藤沢宿コーナーは前期に引き続き、二代歌川広重の「江戸名所四十八景」全作品が展示されています。二代広重は、初代広重の最晩年の作品「名所江戸百景」の代筆もつとめていたのでモチーフが似ているとのことですが、学芸員の解説によると、初代は日本画の画法で描いているのに対し、二代は自然な見え方で描く西洋的な画法を取り入れているとのことです。
 
hiroshige af 03(※見どころ解説のスライドより)
江の島コーナーは「広重たちの描いた江の島」というテーマで、初代から三代までの広重が江の島を描いた作品が展示されています。
前期でも紹介した三代歌川広重描く「日本六拾二州地誌略図」の後期は、西日本の12の名所が展示されています。私の出身地・丹波を描いた作品も展示されていて、感慨深いものがありました。自分の出身地を描いた作品が展示されていると観覧時の楽しみの一つにもなります。
hiroshige af 04三代歌川広重描く「日本六拾二州地誌略図」。西日本の12の名所 を描いた作品が展示されています。
企画展示コーナーですが、藤沢を描いた初代から三代までの作品が比較展示されています。学芸員の解説によると、景色の切り取り方にそれぞれ工夫があり、自分なりのオリジナリティを出そうとしているところを見てほしいとのことでした。そのほか、三代広重が描く横浜絵が展示されているのも後期の見どころの一つです。
 
hiroshige af 05企画展示コーナーの中央のところに藤沢を描いた初代から三代までの作品が比較展示されています。

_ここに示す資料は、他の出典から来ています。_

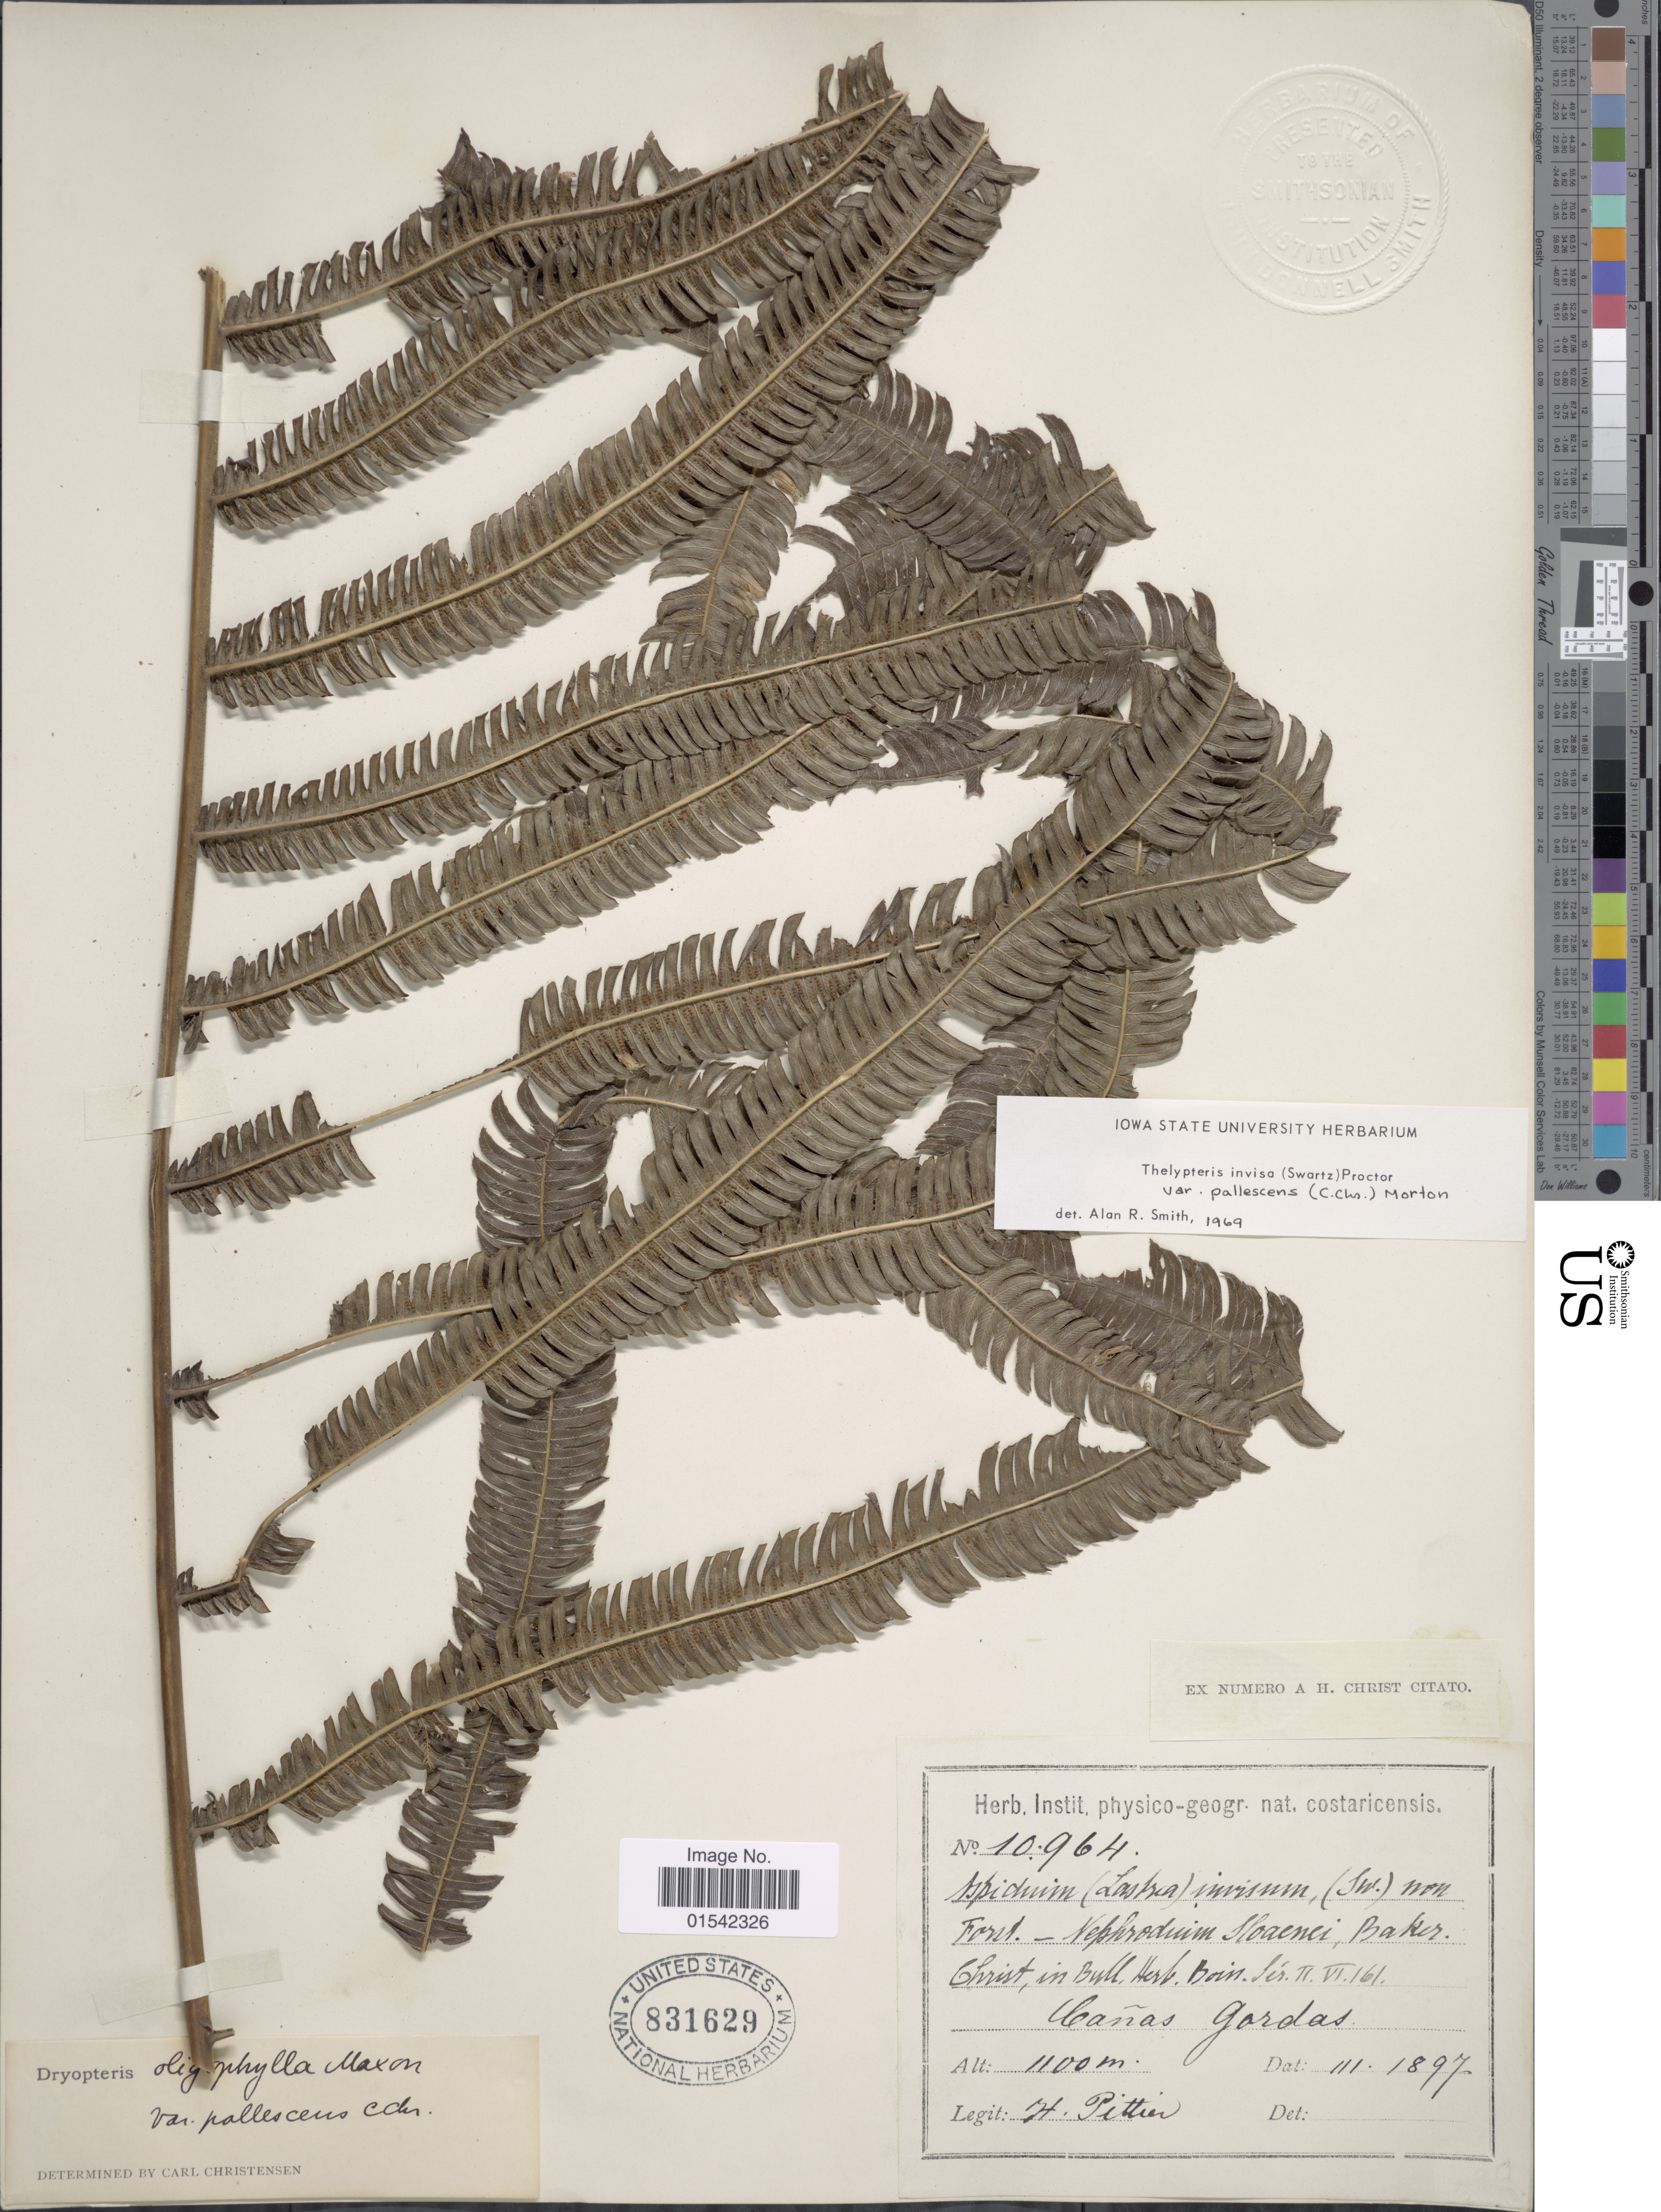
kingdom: Plantae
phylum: Tracheophyta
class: Polypodiopsida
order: Polypodiales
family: Thelypteridaceae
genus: Cyclosorus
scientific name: Cyclosorus grandis (A.R. Sm.) comb. nov., ined 2015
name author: (A.R. Sm.)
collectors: H. F. Pittier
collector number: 10964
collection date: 1897-03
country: Costa Rica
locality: Cañas Gordas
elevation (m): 1100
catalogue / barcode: US 831629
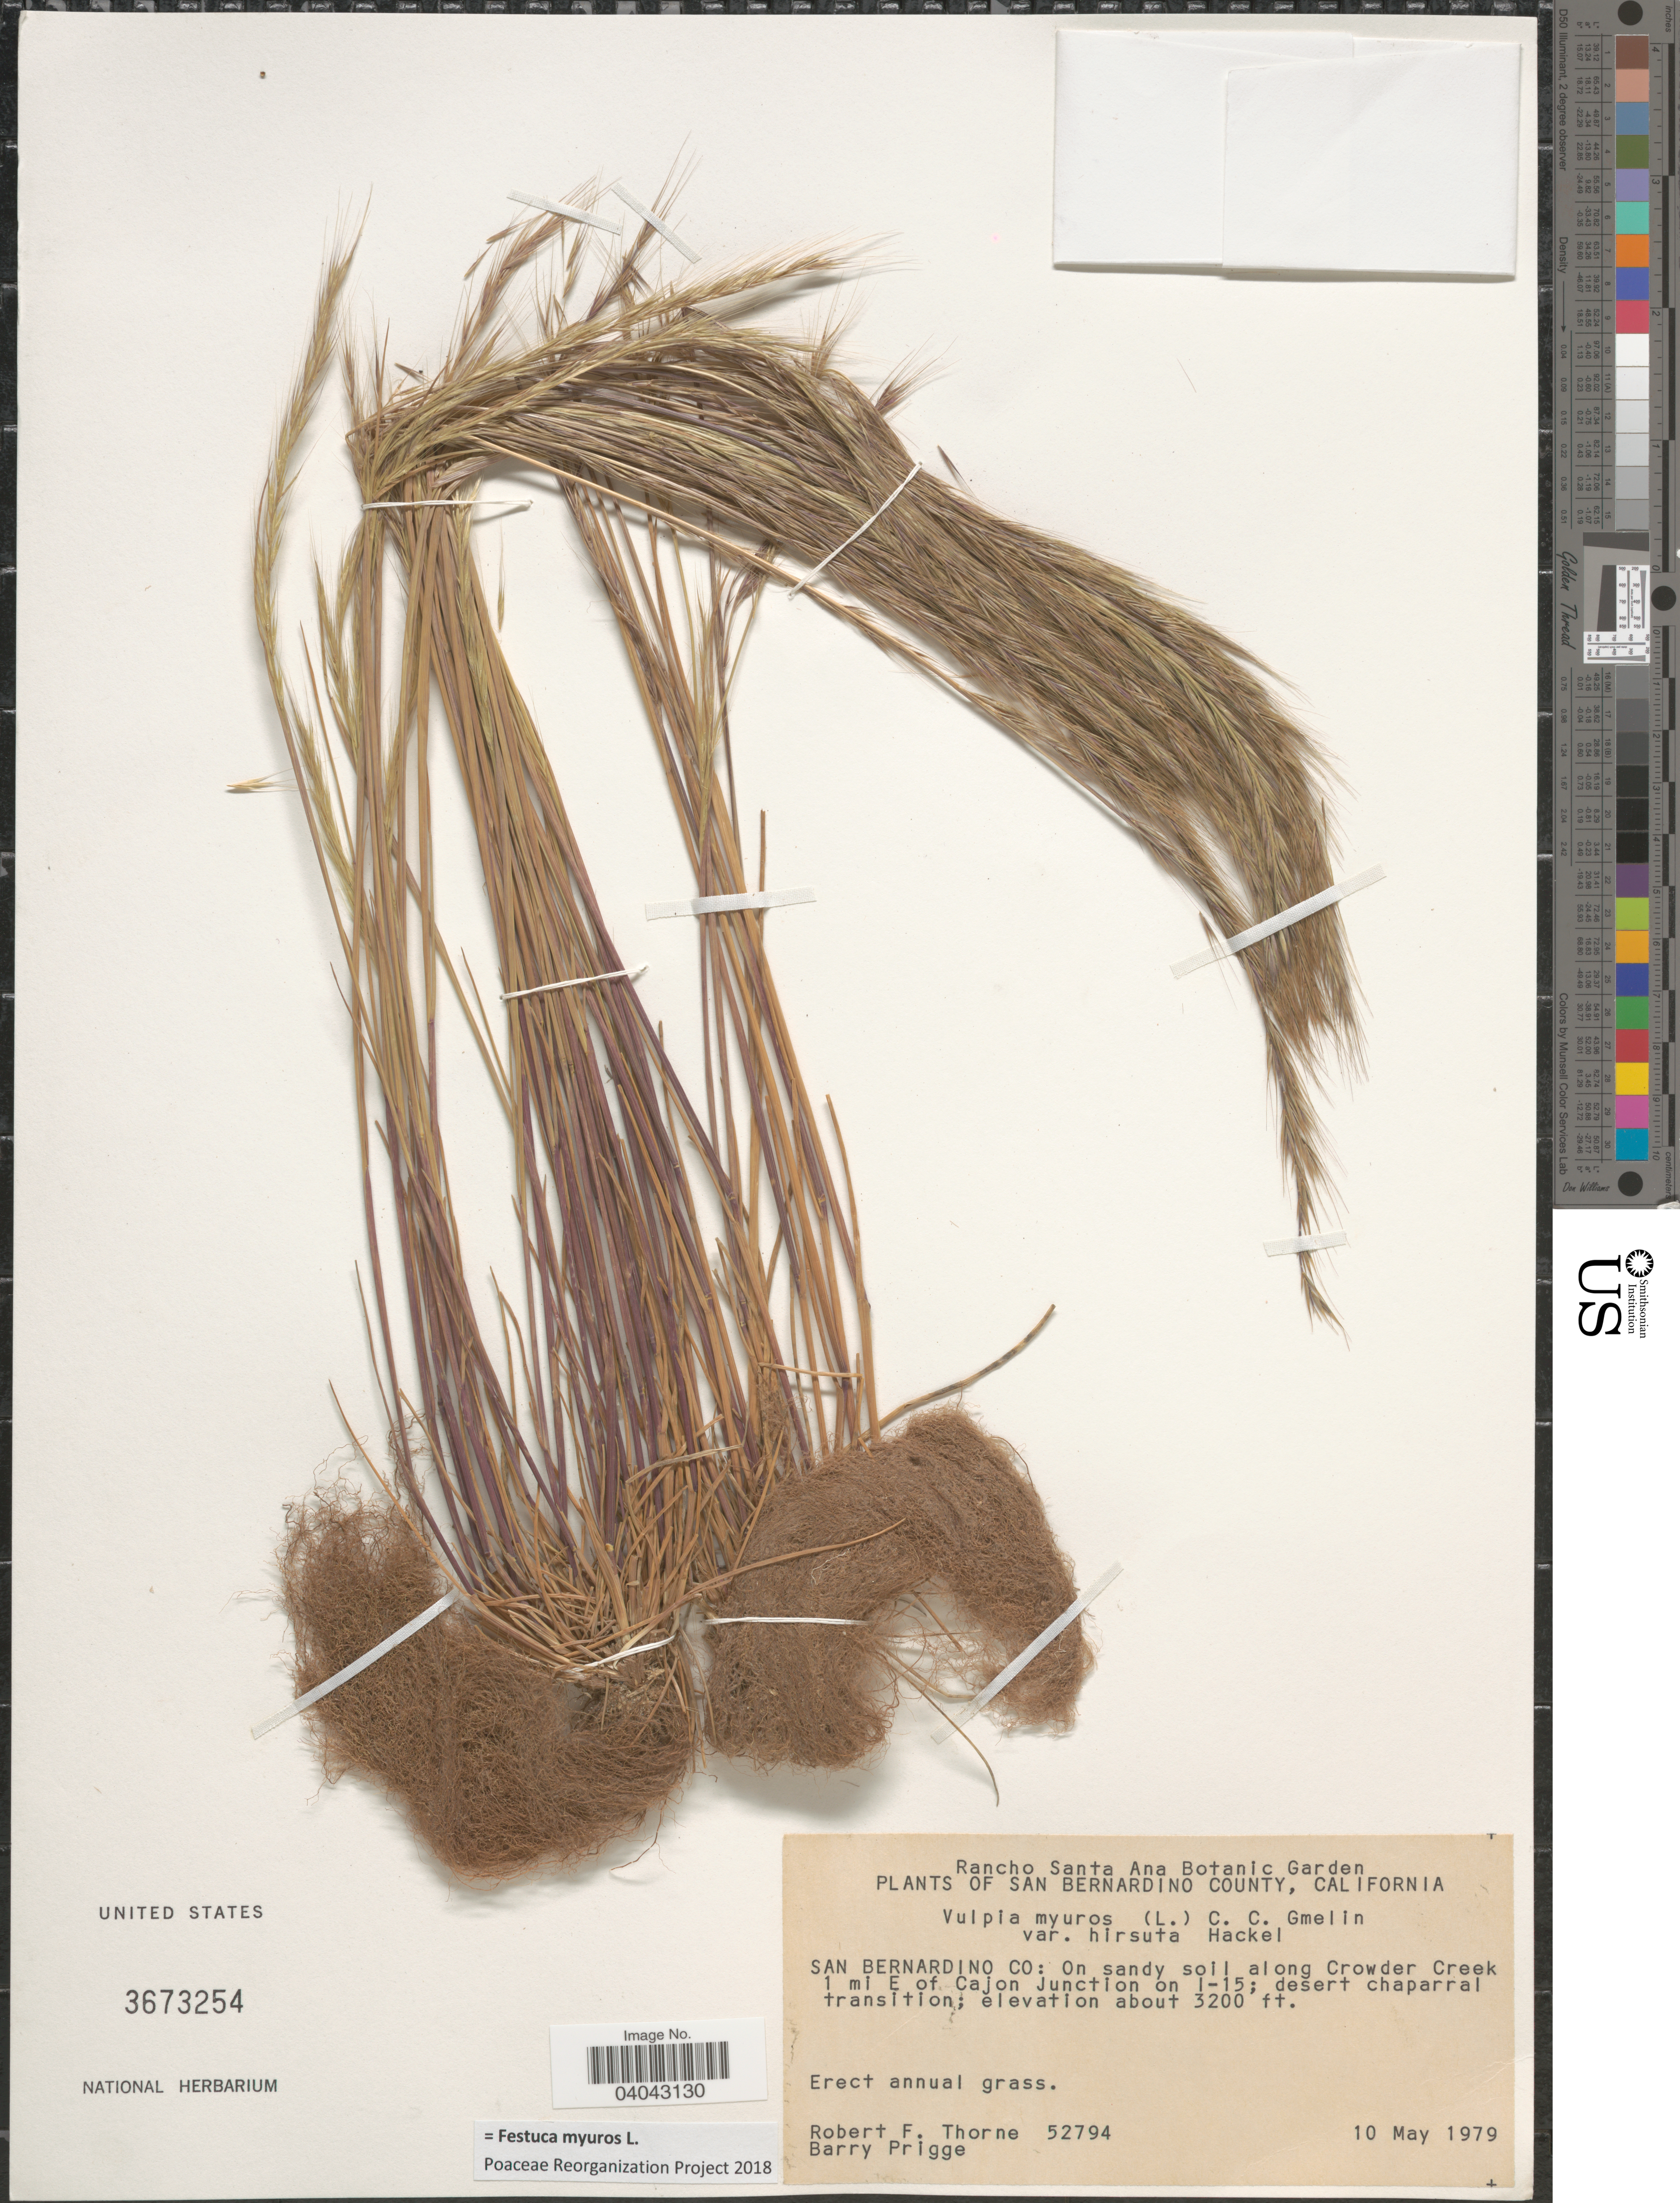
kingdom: Plantae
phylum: Tracheophyta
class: Liliopsida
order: Poales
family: Poaceae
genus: Festuca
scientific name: Festuca myuros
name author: L.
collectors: R. F. Thorne & B. Prigge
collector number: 52794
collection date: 1979-05-10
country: United States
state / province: California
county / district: San Bernardino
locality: San Bernardino County. San Bernardino Co: On sandy soil along Crowder Creek 1 mi E of Cajon Junction on I-15.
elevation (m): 975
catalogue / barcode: US 3673254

hiroshige af 06三代広重描く横浜絵。左上に乗車賃が書かれています。(※見どころ解説のスライドより)
なお、藤澤浮世絵館の公式ホームページ(下記)では、展示作品の解説が展示期間中掲載されています。あわせてご覧ください。

    http://fujisawa-ukiyoekan.net/collections/top.html

※浮世絵の画像は学芸員による見どころ解説でのスライドを撮影して掲載しました。不鮮明なところがありますがご容赦願います。実物は是非藤澤浮世絵館でご覧ください。